Woody also noted with the site’s proximity to the new coroner’s office, “vehicle miles travelled” or VMT would be minimized, cutting back emissions.
As such, permitted uses for this building include real estate offices and even bowling alleys.
But in order to put in a crematorium, a conditional use permit (CUP) would be needed.
A hearing on whether to grant one was held Thursday night, but a decision was postponed, pending further review of potential environmental impacts under the California Environmental Quality Act.
During the meeting, Murphy recommended a “refer back to staff.”
“Meaning there is no project moving forward unless the project applicant says I would like to modify my request [or] I would like to move forward, at which point we will then identify the required studies that are necessary and the process necessary for an environmental document,” Murphy explained.
His said the reason was, “If anyone brings up a fair argument, which that is the terminology used under the California Environmental Quality Act, you need to go through further [environmental] analysis.
That is – a fair argument the project could have significant environmental impacts, which opponents noted. But Woody is countering the department has “flunked the ‘Fair Argument’ test, as none of the evidence came from experts.
Believing a full EIR would be extensive and unnecessary, Woody had planned to appeal the Planning Commission’s decision with the county Board of Supervisors but was told one could not appeal a “refer back to staff.”
Following the decision, Woody told 17 News he will move forward with the existing CUP application for traditional fire cremation services.
A full EIR could take 10 to 14 months.
“I think that might be a tactic to see if we might move to another location,” Woody said.
For now, Rick Woody said he is preparing to operate as a mortuary, which is permitted at this location. Murphy further explained mortuaries are allowed in general commercial office areas.

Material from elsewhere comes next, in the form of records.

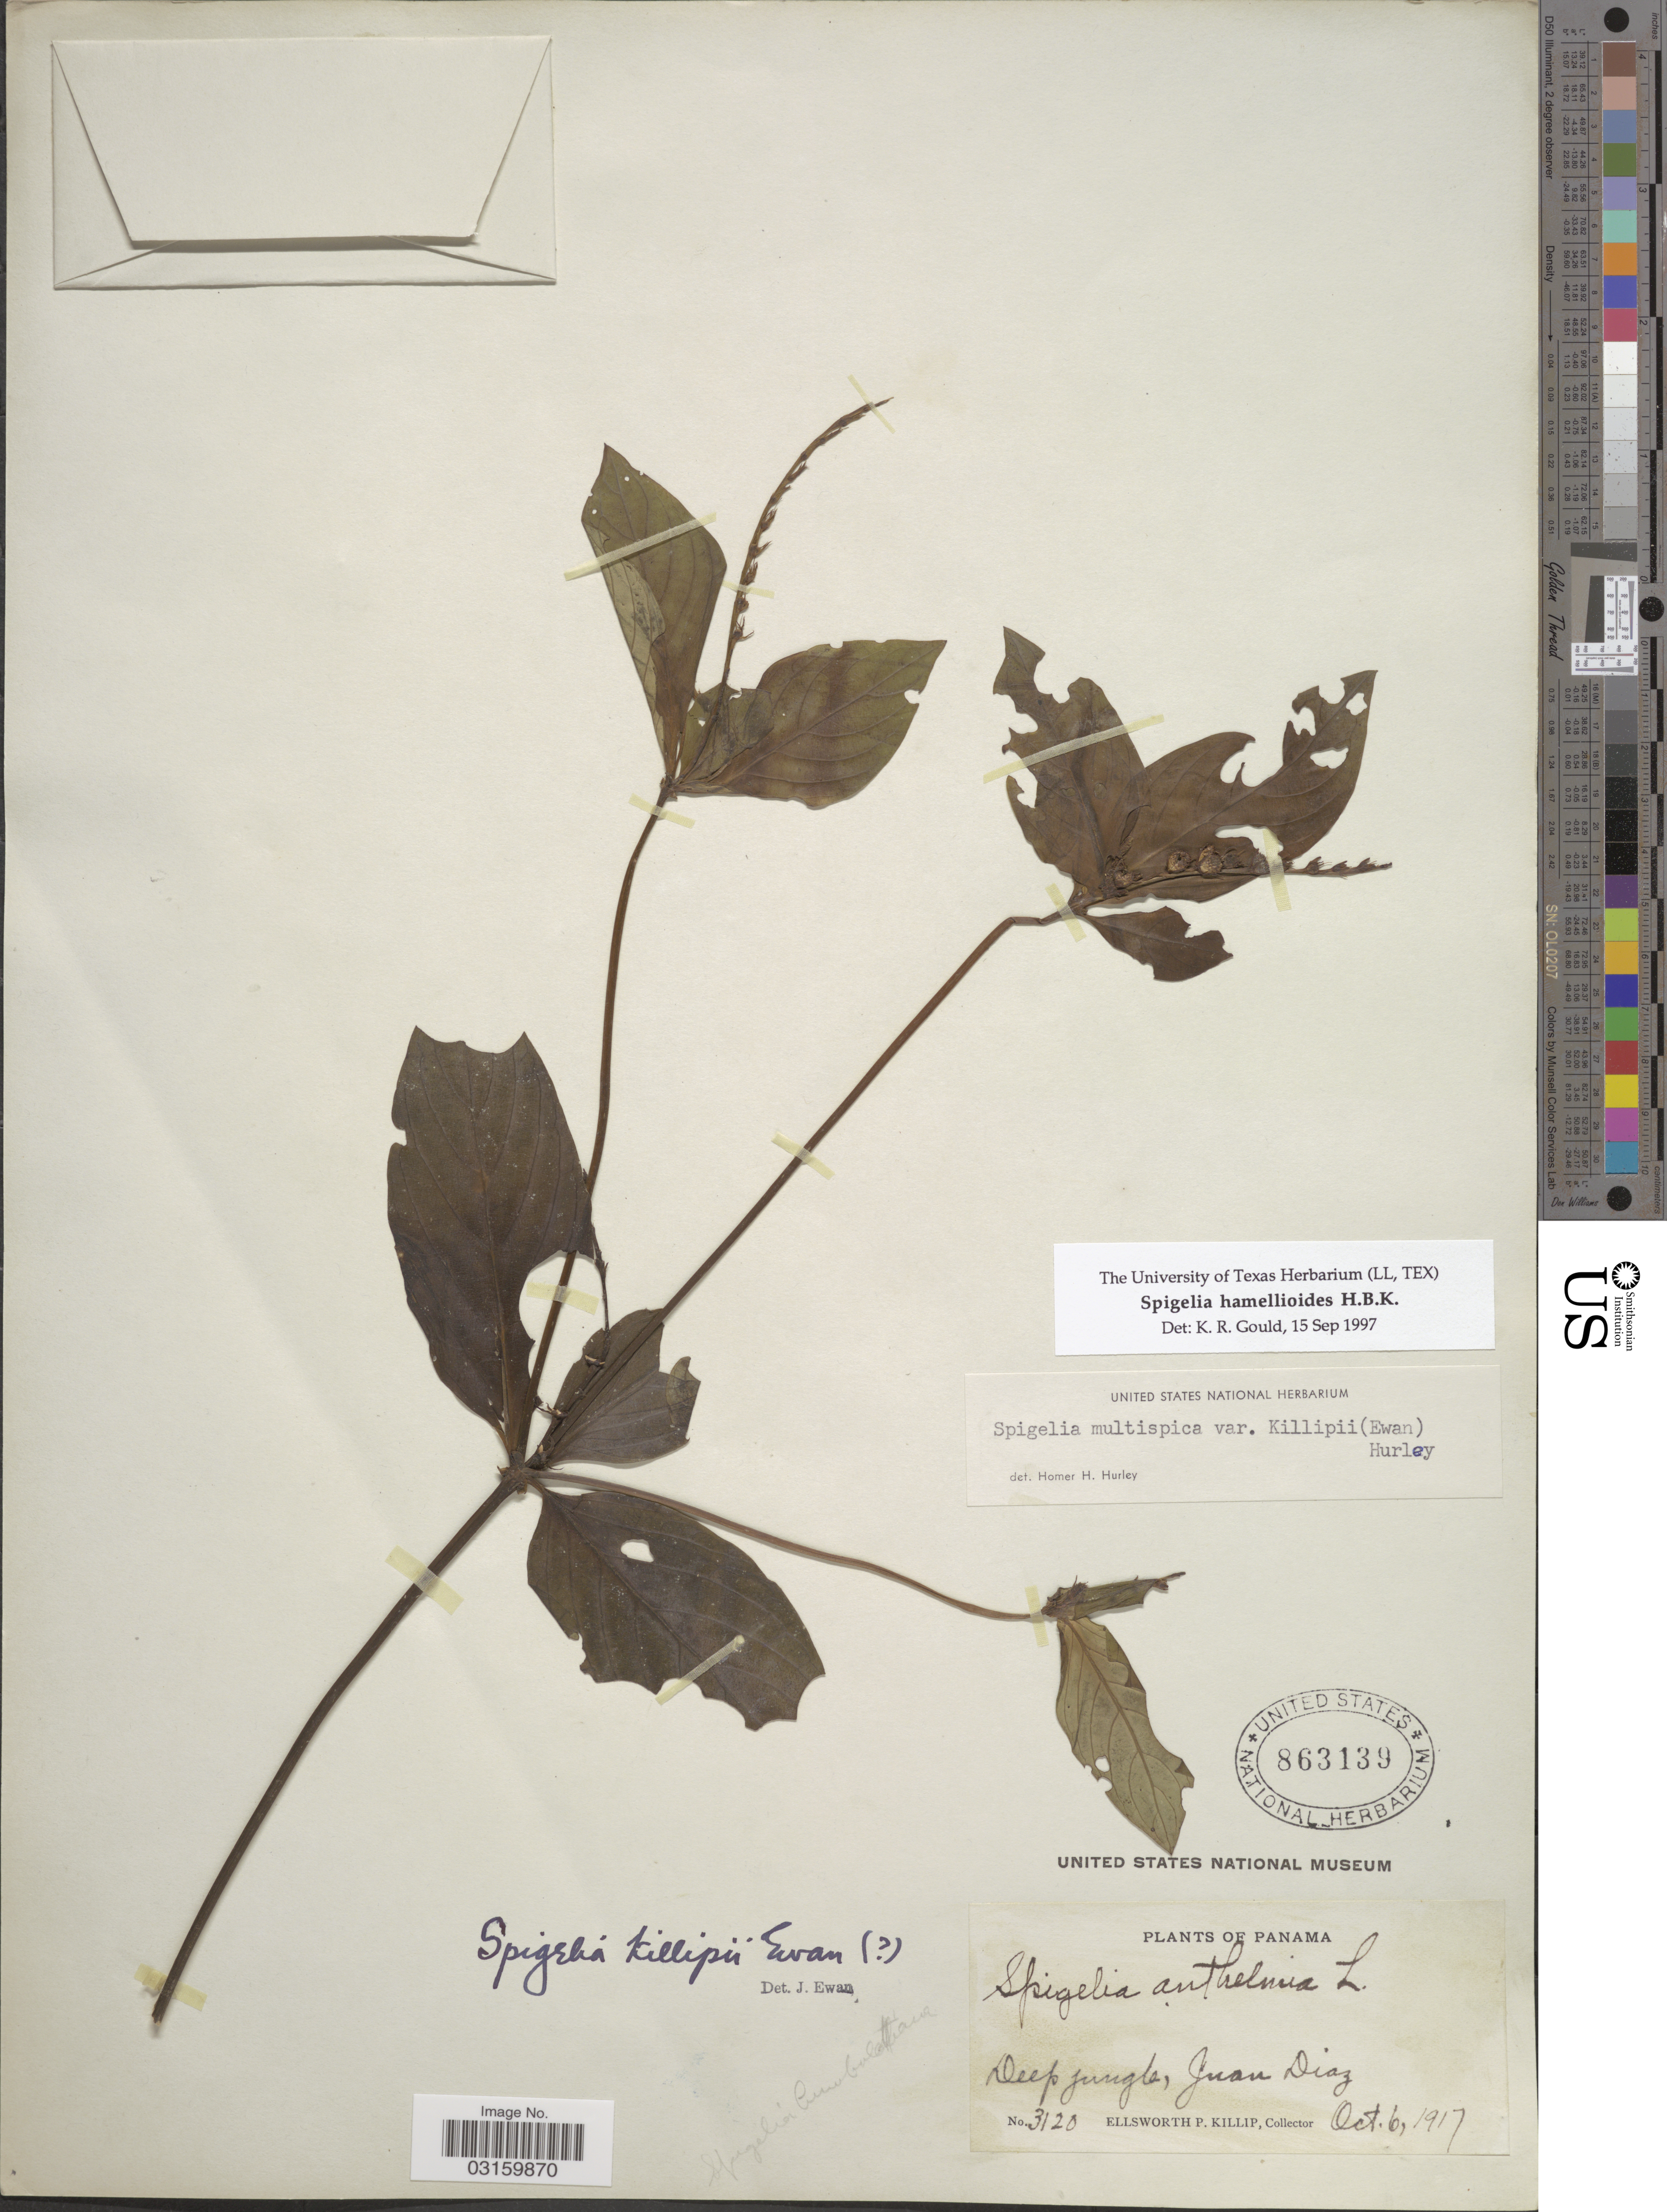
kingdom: Plantae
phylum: Tracheophyta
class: Magnoliopsida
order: Gentianales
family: Loganiaceae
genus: Spigelia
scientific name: Spigelia hamelioides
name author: Kunth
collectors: E. P. Killip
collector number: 3120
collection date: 1917-10-06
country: Panama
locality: Deep jungle, Juan Diaz.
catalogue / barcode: US 863139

No public hearings or such would be required for Woody to begin operations. If anything, he’ll just need to apply for whatever interior changes may be desired, noted Murphy.
Woody said the bodies — most of which would be from the coroner’s office, hospitals and convalescent homes — would be brought in through the rear. The mortuary would not be open to the public, meaning no visitations or viewings.
“We have opposed that, and we are looking to try to get that delayed as well,” said Leveroni.
During this consideration process – Woody said he submitted a CUP application over a year ago and has been renting the office space for nearly 17 months without business – Woody has also proposed alkaline hydrolysis, or aquamation.
“It just reduces the body down to the same type of human remains that you’d expect in a traditional fire cremation,” Woody described of aquamation. “Fire seems to be the problem that seems to cause the emissions people have problems with.”
He said the process uses water, chemicals and pressure to break down the body.
Though Murphy has noted aquamation, too, would require a CUP and full EIR, Woody said he doesn’t understand why, as it’s typically considered more environmentally friendly.
“We’re not ready to give up traditional fire cremation just yet,” Woody concluded, but told planning commissioners they will likely see a CUP request for aquamation before 14 months.
The project applicant did note, however, aquamation is four times as expensive and three to four times as lengthy of a process as cremation, though.
The wastewater from all aquamations would go to the sanitation district to be purified and re-used as drinking water, for instance.
“At that point, there’s no recognizable human DNA,” Woody said to add reassurance.
Worth noting is the potential for an animal crematorium in the same multi-tenant building.
In fact, this crematorium has already been set up in Suite 5, though there has been no formal CUP application for the business.
“It’s not going to be appetizing, so to speak,” said opponent Pete Leveroni, on having two crematoriums in the same office space.